We accept most health insurance plans at www.InternationalDrugRehab.com
10-22-2009 @ 9:08PM
rann948 said...
More choices does not necessarily mean better choices.
10-22-2009 @ 10:10PM
Antonio Sosa said...
The Obamacare stench is so nauseating, even the Democrats are trying to distance themselves from the Obamacare scam. Obama and his accomplices may paint the scam in different colors and call it by different names, but people understand it's a SCAM, a power grab that will further destroy our health care, our economy and our country.
To solve our healthcare problems, we need to go in the OPPOSITE DIRECTION to Obamacare. The last thing we need is more backroom deals, more corruption and more ACORN-type bureaucracy.
10-22-2009 @ 10:18PM
John Thacker said...
"If the antitrust exemption is removed, competition would increase in every region of the United States -- insurers would have real, viable competition to deal with in their primary zones, and premiums would likely fall substantially."
You have no idea what you're talking about.
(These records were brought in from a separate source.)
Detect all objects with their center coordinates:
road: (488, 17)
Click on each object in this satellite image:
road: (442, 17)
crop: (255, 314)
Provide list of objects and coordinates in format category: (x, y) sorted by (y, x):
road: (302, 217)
The antitrust exemption is a *federal* exemption; states can still use antitrust laws if they want. In any case, removing the antitrust exemption still won't change the more important problem with competition-- it will still be illegal to buy health insurance from another state. *That* is what causes all the state monopolies. The federal antitrust exemption works because there is *no* United States of America insurance market; just a collection of 50 state markets, each regulated independently, with some holding companies that operate in multiple states.
More importantly, removing the federal antitrust exemption could actually *reduce* competition. The federal antitrust exemption allows small insurers from different states to pool data with each other; without it, they wouldn't be able to collect the actuarial data necessary to compete with the large, multi-state behemoth holding companies.
10-23-2009 @ 2:18AM
mentallyretired said...
If they were to remove individual state insurance regulations it would be no different than the credit card industry where every credit card company moved their headquarters to states with the least regulation and no usury laws. That's why most major credit card issuers' operations are based in Wilmington, Delaware (Bank of America, Chase, Discover, Barclays, HSBC) or Sioux Falls, South Dakota (Citi, Wells Fargo) because they raced to the bottom in regulation to attract businesses.